### About this task
Look through the material below and copy exactly the lines from the line with "index dip: (285, 235)" to the line with "pinky tip: (361, 234)", those two lines included.
Content starts
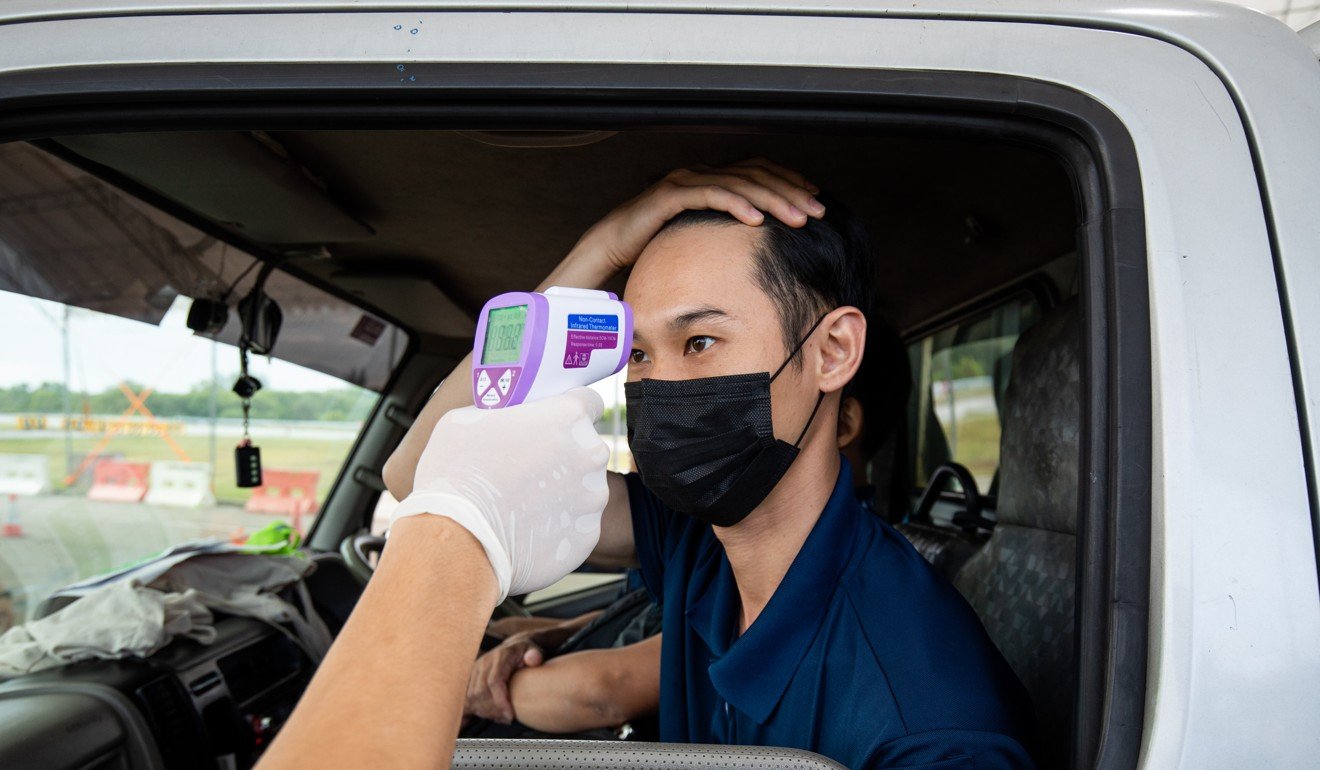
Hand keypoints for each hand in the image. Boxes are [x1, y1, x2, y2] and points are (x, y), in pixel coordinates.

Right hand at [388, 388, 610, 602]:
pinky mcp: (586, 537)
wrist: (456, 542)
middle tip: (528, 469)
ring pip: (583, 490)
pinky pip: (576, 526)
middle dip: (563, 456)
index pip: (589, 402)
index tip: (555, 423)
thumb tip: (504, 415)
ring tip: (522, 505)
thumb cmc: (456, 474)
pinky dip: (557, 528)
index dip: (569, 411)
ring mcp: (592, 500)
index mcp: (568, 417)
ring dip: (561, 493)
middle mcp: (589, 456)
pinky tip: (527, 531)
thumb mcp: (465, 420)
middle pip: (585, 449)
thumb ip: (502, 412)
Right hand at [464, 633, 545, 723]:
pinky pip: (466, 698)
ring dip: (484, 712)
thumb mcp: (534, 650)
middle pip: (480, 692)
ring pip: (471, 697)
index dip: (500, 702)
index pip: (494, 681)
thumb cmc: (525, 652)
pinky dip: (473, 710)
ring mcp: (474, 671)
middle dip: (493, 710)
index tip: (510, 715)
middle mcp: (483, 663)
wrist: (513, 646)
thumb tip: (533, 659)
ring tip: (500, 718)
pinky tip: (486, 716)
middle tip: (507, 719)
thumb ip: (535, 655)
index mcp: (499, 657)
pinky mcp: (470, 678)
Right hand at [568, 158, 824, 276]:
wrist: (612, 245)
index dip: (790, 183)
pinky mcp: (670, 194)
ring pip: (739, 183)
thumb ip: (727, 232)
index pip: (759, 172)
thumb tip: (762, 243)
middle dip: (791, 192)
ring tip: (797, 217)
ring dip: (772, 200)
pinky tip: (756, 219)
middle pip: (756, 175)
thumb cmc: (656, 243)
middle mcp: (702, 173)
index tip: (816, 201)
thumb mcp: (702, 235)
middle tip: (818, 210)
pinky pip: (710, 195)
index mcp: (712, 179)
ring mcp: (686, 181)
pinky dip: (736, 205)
Content ends
Content starts
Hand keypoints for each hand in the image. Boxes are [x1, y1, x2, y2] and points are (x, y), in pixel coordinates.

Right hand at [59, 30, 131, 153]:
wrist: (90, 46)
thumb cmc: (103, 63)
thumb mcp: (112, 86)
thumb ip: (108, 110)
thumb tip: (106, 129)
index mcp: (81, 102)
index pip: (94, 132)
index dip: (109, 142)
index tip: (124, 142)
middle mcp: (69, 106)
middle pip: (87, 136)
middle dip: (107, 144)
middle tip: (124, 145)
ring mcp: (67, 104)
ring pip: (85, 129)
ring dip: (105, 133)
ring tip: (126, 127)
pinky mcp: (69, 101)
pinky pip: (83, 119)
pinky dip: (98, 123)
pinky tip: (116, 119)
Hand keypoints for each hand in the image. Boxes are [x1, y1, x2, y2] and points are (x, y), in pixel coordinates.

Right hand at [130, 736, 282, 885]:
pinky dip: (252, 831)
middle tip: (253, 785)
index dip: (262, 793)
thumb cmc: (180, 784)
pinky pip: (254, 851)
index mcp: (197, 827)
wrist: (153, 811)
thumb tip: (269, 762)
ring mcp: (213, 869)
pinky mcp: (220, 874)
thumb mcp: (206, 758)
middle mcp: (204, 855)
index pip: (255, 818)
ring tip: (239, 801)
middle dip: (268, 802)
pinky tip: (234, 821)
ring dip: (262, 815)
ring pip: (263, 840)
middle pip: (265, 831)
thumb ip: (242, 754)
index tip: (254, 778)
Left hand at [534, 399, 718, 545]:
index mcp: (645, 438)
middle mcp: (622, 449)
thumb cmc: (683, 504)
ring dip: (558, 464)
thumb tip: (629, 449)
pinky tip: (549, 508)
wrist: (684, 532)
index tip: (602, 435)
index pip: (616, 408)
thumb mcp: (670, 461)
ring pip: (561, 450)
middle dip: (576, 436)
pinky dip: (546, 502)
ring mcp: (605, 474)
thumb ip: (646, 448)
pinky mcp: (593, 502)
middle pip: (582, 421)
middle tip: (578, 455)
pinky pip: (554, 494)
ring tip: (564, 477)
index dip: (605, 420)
Content ends
Content starts
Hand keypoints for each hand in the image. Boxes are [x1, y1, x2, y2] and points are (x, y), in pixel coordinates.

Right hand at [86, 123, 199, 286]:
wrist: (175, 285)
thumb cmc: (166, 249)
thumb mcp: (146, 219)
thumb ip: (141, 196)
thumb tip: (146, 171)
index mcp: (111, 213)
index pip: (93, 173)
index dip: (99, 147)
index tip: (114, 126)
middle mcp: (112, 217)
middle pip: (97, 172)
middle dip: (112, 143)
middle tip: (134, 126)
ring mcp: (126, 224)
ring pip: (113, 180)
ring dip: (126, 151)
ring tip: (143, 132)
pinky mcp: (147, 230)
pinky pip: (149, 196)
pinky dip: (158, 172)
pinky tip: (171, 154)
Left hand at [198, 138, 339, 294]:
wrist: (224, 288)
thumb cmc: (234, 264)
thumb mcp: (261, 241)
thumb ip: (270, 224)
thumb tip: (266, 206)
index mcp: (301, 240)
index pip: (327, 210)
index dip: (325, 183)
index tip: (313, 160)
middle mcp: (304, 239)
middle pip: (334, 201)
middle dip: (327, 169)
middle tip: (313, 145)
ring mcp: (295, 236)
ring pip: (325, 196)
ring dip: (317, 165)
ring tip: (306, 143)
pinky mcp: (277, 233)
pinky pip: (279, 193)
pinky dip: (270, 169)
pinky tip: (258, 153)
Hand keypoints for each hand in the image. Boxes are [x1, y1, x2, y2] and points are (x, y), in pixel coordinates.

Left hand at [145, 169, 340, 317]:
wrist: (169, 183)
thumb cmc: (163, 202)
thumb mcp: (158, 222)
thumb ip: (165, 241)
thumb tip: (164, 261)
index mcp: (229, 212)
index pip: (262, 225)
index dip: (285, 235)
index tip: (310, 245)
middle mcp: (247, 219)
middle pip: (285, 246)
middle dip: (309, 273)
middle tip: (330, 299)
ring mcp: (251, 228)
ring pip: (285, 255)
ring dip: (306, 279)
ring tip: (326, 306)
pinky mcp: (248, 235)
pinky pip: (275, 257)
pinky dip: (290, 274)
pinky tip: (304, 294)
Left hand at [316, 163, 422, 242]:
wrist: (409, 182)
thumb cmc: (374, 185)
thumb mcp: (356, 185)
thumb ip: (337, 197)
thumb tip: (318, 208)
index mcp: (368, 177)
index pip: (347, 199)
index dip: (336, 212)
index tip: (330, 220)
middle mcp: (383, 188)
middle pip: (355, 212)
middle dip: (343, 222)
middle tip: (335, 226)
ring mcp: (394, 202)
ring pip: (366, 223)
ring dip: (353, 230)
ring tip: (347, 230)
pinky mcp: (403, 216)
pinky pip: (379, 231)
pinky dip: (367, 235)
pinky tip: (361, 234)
Content ends
### Task answer
index dip: (285, 235)
index tip: (310, 245)
middle mcp: (247, 219)
middle pip: (285, 246)
middle dip: (309, 273)
middle tip: (330, 299)
ring mcp: (251, 228)
ring pip: (285, 255)
ring dip: (306, 279)
ring tip: (326, 306)
pinky mcp: (248, 235)
pinky pip: (275, 257)
pinky dip: (290, 274)
pinky tip: (304, 294)
Left hand at [316, 163, 422, 242]:
wrist: (409, 182)
thumb cmc: (374, 185)
thumb mcp: (356, 185)
thumb ip: (337, 197)
thumb tip: (318, 208)
index mcp: (368, 177)
index pip: (347, 199)
index dip: (336, 212)
index tip: (330, 220)
middle mcp: (383, 188)
middle pip: (355, 212)
middle dip: (343, 222)
middle tip: (335, 226)
ring mcp: (394, 202)
ring pip: (366, 223)
ring dip: (353, 230)
ring tip: (347, 230)
pinky mcp: (403, 216)
pinky pip: (379, 231)
pinky dip: (367, 235)
pinky tip: (361, 234)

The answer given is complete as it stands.